- _TASK DESCRIPTION_
Restate word for word the lines of the material below, from the line with "8: (892, 300, 2.73)" to the line with "24: (753, 301, 3.39)", both lines included, and no others.
(EXCERPTED RECORDS)
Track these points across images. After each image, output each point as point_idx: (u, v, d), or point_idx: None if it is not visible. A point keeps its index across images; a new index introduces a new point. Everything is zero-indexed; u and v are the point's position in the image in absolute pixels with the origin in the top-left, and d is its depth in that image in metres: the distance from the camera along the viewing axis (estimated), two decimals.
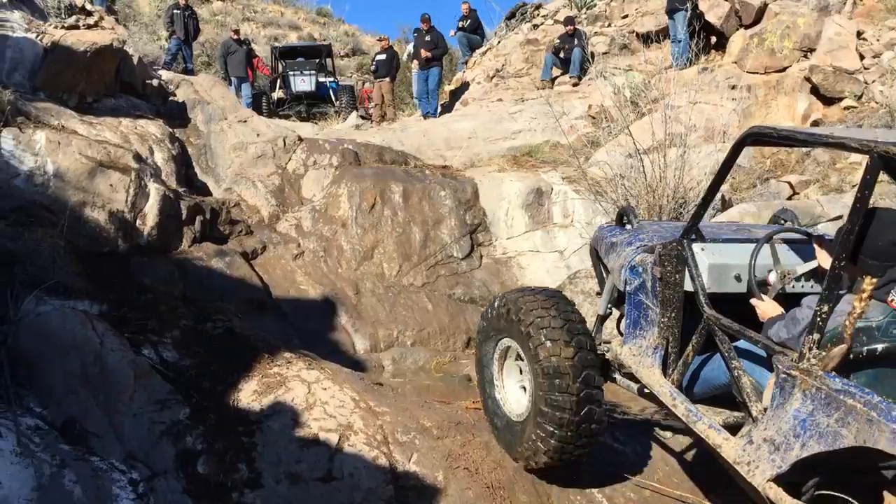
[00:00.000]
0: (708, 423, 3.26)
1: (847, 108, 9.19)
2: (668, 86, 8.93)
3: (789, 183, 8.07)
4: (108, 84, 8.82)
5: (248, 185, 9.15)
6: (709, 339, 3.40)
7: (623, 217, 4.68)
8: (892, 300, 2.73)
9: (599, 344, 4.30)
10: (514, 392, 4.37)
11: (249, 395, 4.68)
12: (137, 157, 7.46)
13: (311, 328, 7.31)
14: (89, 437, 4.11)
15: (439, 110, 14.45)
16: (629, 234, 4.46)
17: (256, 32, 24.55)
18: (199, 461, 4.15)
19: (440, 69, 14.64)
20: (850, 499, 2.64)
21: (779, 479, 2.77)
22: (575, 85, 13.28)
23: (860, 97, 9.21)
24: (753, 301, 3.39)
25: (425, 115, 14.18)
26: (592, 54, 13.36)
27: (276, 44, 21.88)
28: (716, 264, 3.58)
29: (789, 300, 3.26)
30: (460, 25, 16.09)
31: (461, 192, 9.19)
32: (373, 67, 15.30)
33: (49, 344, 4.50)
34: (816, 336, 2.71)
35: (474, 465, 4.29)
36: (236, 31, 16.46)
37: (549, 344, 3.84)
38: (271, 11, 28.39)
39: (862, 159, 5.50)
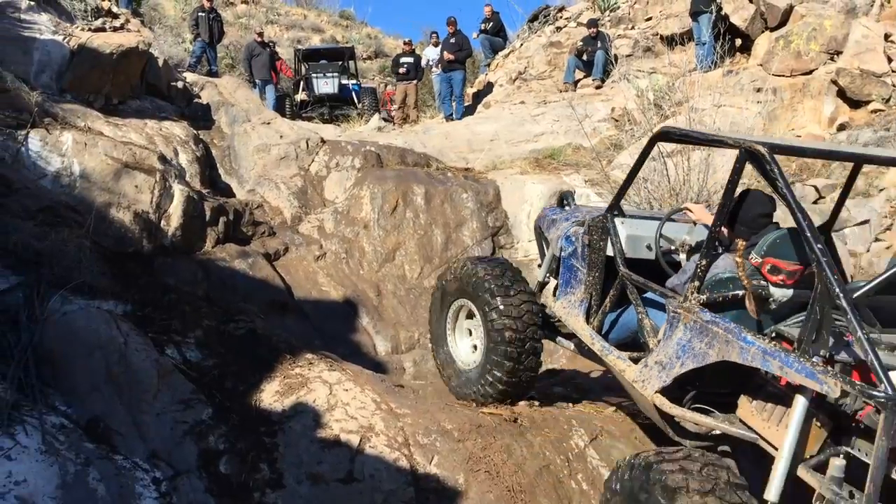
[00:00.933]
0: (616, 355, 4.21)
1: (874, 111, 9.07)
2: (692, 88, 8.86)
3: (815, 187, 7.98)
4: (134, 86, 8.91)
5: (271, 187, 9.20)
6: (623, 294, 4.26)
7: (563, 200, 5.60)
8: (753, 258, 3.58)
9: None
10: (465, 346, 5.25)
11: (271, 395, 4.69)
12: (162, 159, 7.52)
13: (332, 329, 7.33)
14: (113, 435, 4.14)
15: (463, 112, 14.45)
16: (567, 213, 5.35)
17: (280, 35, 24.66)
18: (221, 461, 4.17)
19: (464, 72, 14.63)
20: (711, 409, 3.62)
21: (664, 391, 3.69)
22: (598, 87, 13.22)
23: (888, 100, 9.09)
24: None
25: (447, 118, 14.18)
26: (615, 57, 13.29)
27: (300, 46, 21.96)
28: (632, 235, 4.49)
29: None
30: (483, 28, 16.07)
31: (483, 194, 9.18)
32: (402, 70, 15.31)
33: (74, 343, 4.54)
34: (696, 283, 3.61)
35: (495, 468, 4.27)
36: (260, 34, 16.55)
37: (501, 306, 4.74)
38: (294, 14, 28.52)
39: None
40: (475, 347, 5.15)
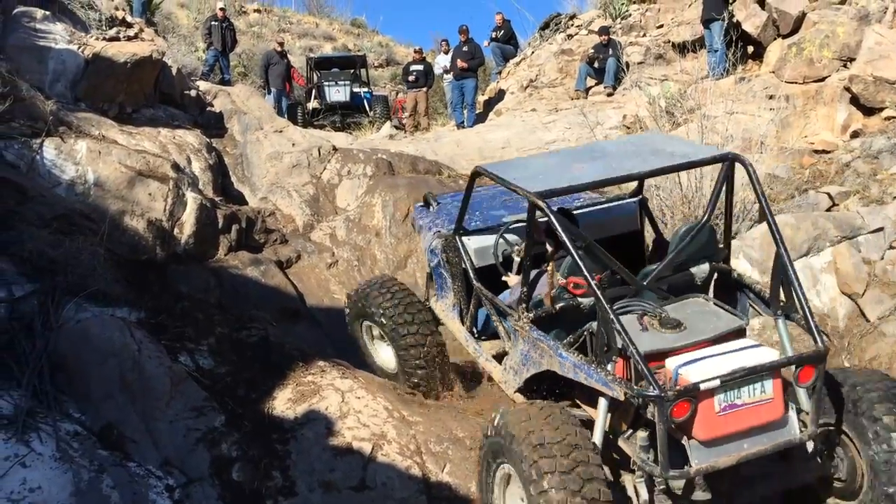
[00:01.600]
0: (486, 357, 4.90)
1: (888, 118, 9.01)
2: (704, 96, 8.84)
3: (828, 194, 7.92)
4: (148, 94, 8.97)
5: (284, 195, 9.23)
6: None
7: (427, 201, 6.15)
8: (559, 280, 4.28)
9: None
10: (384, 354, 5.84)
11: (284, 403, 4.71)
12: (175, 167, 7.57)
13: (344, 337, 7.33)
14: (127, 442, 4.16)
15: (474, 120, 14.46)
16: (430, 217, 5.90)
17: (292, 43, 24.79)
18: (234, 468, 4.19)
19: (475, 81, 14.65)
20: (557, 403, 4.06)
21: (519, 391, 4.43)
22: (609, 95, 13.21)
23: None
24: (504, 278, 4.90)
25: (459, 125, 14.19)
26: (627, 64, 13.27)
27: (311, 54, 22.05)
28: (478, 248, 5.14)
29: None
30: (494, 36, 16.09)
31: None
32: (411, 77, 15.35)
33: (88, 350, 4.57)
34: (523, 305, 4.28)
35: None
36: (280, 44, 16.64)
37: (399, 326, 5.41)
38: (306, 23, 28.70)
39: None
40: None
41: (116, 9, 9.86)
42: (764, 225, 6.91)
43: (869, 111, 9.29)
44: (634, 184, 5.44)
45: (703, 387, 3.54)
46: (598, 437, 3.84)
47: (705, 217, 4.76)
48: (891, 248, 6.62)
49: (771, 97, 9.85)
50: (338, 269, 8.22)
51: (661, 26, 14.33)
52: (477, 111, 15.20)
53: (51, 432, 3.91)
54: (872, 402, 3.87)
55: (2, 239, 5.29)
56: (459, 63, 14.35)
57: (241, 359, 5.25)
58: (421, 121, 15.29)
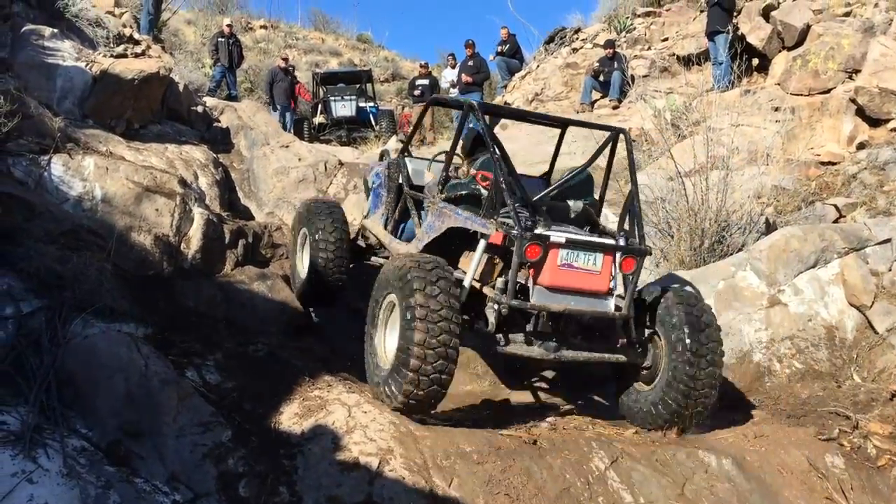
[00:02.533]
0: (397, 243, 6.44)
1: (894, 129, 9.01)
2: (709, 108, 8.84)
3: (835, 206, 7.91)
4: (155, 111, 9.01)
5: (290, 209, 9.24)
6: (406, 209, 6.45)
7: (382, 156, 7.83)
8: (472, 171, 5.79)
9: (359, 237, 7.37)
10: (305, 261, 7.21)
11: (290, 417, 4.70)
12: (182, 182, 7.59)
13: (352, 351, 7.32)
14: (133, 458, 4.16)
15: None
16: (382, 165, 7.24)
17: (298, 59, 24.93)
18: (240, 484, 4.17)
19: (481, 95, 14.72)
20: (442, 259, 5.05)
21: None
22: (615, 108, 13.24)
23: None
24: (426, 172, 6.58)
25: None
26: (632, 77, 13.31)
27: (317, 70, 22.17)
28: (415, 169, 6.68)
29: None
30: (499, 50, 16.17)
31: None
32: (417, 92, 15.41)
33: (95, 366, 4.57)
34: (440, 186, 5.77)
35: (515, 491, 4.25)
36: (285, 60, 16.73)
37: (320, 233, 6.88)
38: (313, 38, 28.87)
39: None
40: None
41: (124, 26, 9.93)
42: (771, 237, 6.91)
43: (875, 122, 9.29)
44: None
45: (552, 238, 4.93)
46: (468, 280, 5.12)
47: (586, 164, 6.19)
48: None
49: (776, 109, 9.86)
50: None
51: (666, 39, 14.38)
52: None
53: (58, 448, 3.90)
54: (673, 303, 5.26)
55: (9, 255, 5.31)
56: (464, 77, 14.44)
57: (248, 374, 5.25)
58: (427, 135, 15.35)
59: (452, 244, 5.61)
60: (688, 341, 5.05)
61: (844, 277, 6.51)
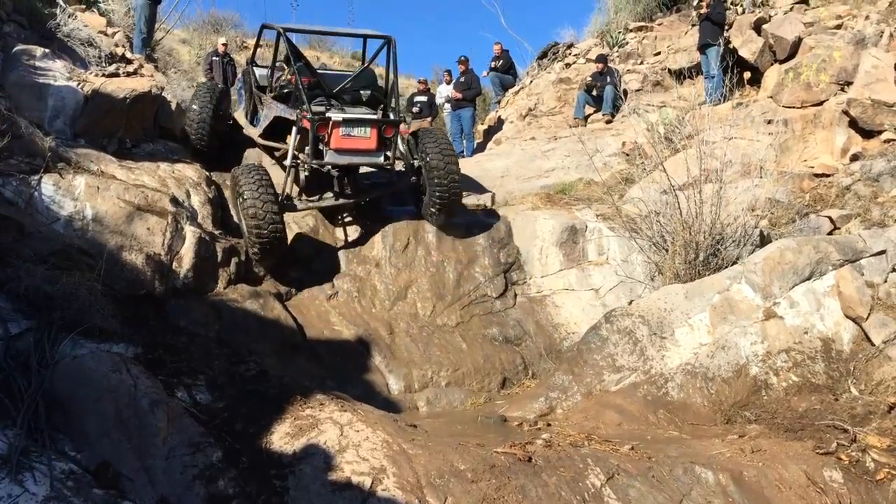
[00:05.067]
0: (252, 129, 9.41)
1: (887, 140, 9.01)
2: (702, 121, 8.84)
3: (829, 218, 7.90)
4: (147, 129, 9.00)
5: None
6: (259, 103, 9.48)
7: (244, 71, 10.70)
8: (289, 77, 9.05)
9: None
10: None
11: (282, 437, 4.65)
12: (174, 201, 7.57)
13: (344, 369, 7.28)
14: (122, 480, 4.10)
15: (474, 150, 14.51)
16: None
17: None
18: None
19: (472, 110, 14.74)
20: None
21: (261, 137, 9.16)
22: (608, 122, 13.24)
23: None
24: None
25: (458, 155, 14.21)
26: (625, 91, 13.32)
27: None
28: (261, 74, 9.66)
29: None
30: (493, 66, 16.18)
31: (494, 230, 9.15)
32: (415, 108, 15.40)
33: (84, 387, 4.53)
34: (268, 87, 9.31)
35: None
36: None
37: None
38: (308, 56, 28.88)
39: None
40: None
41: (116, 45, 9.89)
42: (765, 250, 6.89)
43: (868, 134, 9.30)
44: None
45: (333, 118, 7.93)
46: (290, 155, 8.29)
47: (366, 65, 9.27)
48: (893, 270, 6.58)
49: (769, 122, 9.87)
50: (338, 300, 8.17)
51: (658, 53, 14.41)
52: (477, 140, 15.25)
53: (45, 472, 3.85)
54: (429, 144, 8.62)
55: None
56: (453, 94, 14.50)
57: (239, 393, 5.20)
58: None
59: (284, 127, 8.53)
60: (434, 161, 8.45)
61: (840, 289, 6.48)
(End EXCERPTED RECORDS)
- _SOLUTION_
8: (892, 300, 2.73)
9: (599, 344, 4.30)
10: (514, 392, 4.37)
11: (249, 395, 4.68)
12: (137, 157, 7.46)
13: (311, 328, 7.31)
14: (89, 437, 4.11)
15: (439, 110, 14.45)
16: (629, 234, 4.46)
17: (256, 32, 24.55)
18: (199, 461, 4.15)
19: (440, 69, 14.64)
20: (850, 499, 2.64)
21: (779, 479, 2.77)
22: (575, 85, 13.28)
23: (860, 97, 9.21)
24: (753, 301, 3.39)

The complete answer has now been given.